## TASK ITEM A
Please rewrite the rows below as a numbered list, skipping blank lines and running from the first row through the line containing "What is the maximum value for ID taxonômico?".
(QUOTED PASSAGE begins)
However, you will realize that it seems to indicate that the only important learning experiences are those which are directed by school personnel. To define a curriculum in terms of „what individual learner experiences as a result of schooling‟ is an attempt to widen the focus. The emphasis here is upon the student as a self-motivated learner.

The definition refers to a curriculum as „everything that is planned by school personnel‟ which is yet another orientation that emphasizes the planning aspect of the curriculum. Few would deny that classroom learning experiences for students need to be planned although some unplanned activities will always occur (and these can have positive or negative effects). Educators and Scholars define curriculum in different ways, in part because they bring to that task different perceptions of what curriculum should be.

As seen in the previous paragraphs some educators see the curriculum as a list of subjects to be studied, while others see it as entire course content. Still, others perceive curriculum as a set of planned learning experiences offered by teachers. Another group state that a curriculum is a written plan of action. The following are some of the well-known definitions that we can consider. The term curriculum is derived from the Latin word currere, which means to run or to run the course.

Based on this origin, some authorities have defined curriculum as a course of study subject matter. This definition has been found limiting and many authorities have modified it. The following are some of the definitions of curriculum that you will find very useful by renowned scholars in curriculum studies and education. The word “curriculum” as it is defined from its early Latin origins means literally “to run a course.” If one thinks of a marathon with mile and direction markers, signposts, water stations, and officials and coaches along the route, this beginning definition is a metaphor for what the curriculum has become in the education of our children. Here are multiple definitions of curriculum, from Oliva (1997).

Curriculum is:

  • That which is taught in schools
  • A set of subjects.
  • Content
  • A program of studies.
  • A set of materials
  • A sequence of courses.
  • A set of performance objectives
  • A course of study
  • Is everything that goes on within the school, including extra-class activities, guidance, and interpersonal relationships.
(QUOTED PASSAGE ends)
## TASK ITEM B
Extend the passage on definitions of curriculum from where it stops.
(DATA EXTRACTS begins)
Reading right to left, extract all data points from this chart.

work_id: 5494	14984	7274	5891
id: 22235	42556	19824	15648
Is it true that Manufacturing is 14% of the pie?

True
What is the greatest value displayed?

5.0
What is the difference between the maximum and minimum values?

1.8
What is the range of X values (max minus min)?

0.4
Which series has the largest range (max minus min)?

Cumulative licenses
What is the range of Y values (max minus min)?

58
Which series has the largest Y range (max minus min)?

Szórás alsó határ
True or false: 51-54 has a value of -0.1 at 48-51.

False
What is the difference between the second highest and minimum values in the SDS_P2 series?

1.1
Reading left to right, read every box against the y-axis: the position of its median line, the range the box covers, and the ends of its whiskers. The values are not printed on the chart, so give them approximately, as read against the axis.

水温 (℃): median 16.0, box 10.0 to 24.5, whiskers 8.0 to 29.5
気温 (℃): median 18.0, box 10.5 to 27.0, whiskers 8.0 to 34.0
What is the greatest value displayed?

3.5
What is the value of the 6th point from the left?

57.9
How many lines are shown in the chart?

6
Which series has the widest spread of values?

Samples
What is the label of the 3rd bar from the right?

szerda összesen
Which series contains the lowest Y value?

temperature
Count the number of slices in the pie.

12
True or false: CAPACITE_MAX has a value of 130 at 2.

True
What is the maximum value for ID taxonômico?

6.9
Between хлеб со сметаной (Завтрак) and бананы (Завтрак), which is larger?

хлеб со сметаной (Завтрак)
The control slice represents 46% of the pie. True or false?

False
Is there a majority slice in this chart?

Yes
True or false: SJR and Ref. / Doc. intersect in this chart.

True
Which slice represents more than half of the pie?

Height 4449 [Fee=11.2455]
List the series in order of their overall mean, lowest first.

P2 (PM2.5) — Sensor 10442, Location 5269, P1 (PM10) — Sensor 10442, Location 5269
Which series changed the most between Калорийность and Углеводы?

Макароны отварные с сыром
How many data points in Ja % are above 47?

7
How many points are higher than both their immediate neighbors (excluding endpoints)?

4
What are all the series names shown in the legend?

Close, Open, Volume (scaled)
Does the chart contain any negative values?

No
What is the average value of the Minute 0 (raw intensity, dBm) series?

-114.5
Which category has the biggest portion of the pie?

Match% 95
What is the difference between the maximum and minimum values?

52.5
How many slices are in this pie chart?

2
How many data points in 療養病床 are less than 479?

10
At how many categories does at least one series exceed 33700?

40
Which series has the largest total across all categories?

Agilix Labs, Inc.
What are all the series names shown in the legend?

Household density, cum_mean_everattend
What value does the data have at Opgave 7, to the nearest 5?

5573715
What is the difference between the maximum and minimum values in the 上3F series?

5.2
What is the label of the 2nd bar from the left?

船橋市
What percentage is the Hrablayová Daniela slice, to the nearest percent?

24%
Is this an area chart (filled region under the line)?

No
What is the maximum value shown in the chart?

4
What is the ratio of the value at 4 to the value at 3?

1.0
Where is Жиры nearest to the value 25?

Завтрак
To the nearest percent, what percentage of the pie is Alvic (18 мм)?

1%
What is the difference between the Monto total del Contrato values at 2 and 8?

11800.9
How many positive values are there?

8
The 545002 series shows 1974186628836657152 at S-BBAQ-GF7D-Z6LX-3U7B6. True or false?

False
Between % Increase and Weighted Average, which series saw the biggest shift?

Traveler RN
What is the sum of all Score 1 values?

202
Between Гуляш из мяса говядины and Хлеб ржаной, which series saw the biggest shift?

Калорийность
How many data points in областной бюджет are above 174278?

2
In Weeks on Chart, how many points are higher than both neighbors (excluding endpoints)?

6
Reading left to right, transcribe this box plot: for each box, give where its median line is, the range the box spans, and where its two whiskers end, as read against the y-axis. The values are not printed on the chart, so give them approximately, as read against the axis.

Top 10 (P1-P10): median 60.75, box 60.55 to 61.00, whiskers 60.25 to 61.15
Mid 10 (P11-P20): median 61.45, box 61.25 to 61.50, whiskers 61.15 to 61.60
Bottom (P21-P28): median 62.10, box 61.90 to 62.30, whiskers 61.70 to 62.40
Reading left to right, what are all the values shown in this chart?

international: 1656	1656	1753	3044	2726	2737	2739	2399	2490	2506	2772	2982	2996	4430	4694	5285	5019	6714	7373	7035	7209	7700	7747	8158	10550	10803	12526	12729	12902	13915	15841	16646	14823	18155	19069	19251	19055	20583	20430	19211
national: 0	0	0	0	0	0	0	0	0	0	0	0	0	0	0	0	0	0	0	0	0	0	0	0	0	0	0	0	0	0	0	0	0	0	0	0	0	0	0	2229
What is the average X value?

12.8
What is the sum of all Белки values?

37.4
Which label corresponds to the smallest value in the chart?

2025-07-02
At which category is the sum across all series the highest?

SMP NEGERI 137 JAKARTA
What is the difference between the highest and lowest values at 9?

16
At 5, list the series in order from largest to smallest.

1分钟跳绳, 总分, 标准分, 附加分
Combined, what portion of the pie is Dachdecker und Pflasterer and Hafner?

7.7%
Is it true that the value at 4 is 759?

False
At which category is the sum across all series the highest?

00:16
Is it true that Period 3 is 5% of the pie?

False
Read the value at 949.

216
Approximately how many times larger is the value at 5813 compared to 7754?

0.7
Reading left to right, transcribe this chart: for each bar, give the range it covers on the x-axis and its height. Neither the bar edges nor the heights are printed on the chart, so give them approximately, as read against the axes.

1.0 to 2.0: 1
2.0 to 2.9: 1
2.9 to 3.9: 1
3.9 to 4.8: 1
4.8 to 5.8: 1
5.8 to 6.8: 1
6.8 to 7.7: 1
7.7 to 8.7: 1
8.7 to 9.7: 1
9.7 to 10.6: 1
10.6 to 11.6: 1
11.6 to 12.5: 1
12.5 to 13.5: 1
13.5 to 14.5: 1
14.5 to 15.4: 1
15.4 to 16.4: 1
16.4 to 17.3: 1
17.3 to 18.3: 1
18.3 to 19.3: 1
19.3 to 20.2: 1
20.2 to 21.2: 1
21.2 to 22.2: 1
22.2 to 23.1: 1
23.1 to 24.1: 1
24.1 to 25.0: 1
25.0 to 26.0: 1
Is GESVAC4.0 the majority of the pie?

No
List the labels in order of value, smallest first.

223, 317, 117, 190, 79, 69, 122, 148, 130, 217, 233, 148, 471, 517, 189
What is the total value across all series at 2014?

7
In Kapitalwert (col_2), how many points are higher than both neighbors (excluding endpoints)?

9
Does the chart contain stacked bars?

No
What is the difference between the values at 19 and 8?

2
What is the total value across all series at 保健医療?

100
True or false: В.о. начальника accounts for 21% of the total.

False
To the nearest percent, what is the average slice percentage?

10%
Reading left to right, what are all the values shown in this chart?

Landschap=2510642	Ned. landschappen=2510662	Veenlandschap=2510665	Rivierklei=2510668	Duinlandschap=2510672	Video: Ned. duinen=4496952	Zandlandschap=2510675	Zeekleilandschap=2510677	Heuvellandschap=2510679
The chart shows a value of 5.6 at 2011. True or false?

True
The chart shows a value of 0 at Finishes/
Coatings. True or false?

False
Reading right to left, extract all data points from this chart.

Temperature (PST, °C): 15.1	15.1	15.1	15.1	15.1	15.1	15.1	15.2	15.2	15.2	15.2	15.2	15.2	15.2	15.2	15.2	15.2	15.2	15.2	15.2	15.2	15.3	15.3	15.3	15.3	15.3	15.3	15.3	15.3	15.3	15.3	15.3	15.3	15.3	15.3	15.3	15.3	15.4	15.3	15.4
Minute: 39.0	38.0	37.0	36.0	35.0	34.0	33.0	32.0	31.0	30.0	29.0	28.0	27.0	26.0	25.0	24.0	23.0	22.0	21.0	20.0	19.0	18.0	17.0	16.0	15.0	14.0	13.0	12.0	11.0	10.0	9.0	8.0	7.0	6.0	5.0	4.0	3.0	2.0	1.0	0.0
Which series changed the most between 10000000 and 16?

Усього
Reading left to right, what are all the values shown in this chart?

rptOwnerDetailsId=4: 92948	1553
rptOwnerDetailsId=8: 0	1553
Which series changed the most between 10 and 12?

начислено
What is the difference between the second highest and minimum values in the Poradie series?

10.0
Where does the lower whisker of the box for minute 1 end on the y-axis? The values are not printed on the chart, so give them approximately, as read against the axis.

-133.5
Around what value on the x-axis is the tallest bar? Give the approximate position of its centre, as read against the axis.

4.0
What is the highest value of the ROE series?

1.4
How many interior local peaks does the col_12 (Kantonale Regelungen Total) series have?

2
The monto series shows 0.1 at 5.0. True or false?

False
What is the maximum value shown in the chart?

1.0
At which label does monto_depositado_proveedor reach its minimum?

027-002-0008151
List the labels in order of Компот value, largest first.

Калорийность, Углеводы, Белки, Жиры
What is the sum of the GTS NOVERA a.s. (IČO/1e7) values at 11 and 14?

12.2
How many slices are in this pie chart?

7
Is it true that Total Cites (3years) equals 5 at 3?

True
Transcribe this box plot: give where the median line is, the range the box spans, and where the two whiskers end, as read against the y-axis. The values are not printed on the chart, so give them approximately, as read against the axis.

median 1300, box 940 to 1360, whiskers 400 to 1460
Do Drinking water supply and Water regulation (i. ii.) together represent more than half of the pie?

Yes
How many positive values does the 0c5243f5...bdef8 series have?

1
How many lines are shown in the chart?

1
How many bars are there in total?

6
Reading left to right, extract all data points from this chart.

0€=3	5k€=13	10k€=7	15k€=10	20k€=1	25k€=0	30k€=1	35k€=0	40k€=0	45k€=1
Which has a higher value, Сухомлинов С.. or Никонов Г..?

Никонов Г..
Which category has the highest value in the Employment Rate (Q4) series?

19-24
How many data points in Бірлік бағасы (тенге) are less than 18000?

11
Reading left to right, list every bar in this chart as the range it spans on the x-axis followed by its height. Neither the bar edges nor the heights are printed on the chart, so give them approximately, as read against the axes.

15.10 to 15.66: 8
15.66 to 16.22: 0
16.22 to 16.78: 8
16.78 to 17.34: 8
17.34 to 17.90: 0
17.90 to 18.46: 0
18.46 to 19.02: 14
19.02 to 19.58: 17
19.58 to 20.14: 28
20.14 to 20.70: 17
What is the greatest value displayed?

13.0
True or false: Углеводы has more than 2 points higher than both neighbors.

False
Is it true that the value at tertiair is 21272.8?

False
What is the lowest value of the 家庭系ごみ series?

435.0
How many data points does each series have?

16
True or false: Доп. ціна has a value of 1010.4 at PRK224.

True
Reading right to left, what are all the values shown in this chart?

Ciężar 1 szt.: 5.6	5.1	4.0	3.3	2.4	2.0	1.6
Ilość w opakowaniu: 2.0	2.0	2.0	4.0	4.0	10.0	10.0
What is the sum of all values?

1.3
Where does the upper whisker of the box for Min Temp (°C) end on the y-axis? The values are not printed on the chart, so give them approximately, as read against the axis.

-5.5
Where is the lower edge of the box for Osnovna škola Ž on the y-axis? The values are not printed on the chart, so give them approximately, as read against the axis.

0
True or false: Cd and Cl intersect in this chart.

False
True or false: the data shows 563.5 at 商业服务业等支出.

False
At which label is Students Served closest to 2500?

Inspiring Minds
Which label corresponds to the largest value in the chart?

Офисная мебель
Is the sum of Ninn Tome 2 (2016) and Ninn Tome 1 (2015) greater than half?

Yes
(DATA EXTRACTS ends)
## EXPECTED OUTPUT A
1. Reading right to left, extract all data points from this chart.
2. work_id: 5494	14984	7274	5891
3. id: 22235	42556	19824	15648
4. Is it true that Manufacturing is 14% of the pie?
5. True
6. What is the greatest value displayed?
7. 5.0
8. What is the difference between the maximum and minimum values?
9. 1.8
10. What is the range of X values (max minus min)?
11. 0.4
12. Which series has the largest range (max minus min)?
13. Cumulative licenses
14. What is the range of Y values (max minus min)?
15. 58
16. Which series has the largest Y range (max minus min)?
17. Szórás alsó határ
18. True or false: 51-54 has a value of -0.1 at 48-51.
19. False
20. What is the difference between the second highest and minimum values in the SDS_P2 series?
21. 1.1
22. Reading left to right, read every box against the y-axis: the position of its median line, the range the box covers, and the ends of its whiskers. The values are not printed on the chart, so give them approximately, as read against the axis.
23. 水温 (℃): median 16.0, box 10.0 to 24.5, whiskers 8.0 to 29.5
24. 気温 (℃): median 18.0, box 10.5 to 27.0, whiskers 8.0 to 34.0
25. What is the greatest value displayed?
26. 3.5
27. What is the value of the 6th point from the left?
28. 57.9
29. How many lines are shown in the chart?
30. 6
31. Which series has the widest spread of values?
32. Samples
33. What is the label of the 3rd bar from the right?
34. szerda összesen
35. Which series contains the lowest Y value?
36. temperature
37. Count the number of slices in the pie.
38. 12
39. True or false: CAPACITE_MAX has a value of 130 at 2.
40. True
41. What is the maximum value for ID taxonômico?

## EXPECTED OUTPUT B
  • Everything is planned by school personnel.
  • A series of experiences undergone by learners in a school.
  • That which an individual learner experiences as a result of schooling.


Obviously, the answer to this question is subject to interpretation. Since curriculum reflects the models of instructional delivery chosen and used, some might indicate that curriculum could be categorized according to

The common psychological classifications of the four families of learning theories
Social, Information Processing, Personalist, and Behavioral.

Longstreet and Shane have dubbed divisions in curricular orientations as:
Child-centered, Society-centered, knowledge-centered, or eclectic.

Common philosophical orientations of curriculum parallel those beliefs espoused by
different philosophical orientations –
Idealism, Realism, Perennialism, Essentialism, Experimentalism, Existentialism, Constructivism, Re constructivism, and the like.

There are many types of curriculum design, but here we will discuss only a few. Types or
patterns are being followed in educational institutions.
1. Subject Centered curriculum
2. Teacher-centered curriculum
3. Learner-centered curriculum
4. Activity/Experience curriculum
5. Integrated curriculum
6. Core curriculum
7. Broad field curriculum
8. Hidden curriculum

1 Subject-Centered Curriculum

The subject matter is the most used and accepted curriculum Design, it is also the oldest curriculum Design. We see the earliest example in the medieval era in the Middle Ages the monastery and Cathedrals and the organizations of the seven liberal arts in the schools of ancient Greece and Rome.

The seven liberal arts consisted of two divisions:
1. Trivium
2. Quadrivium

These subjects were broad. In the modern period, the Trivium was further divided to include literature and history, and the quadrivium to include algebra, trigonometry, geography, botany, zoology, physics, and chemistry. In this manner, subjects were added one after the other so much so that in 1930 there were over 300 different subjects.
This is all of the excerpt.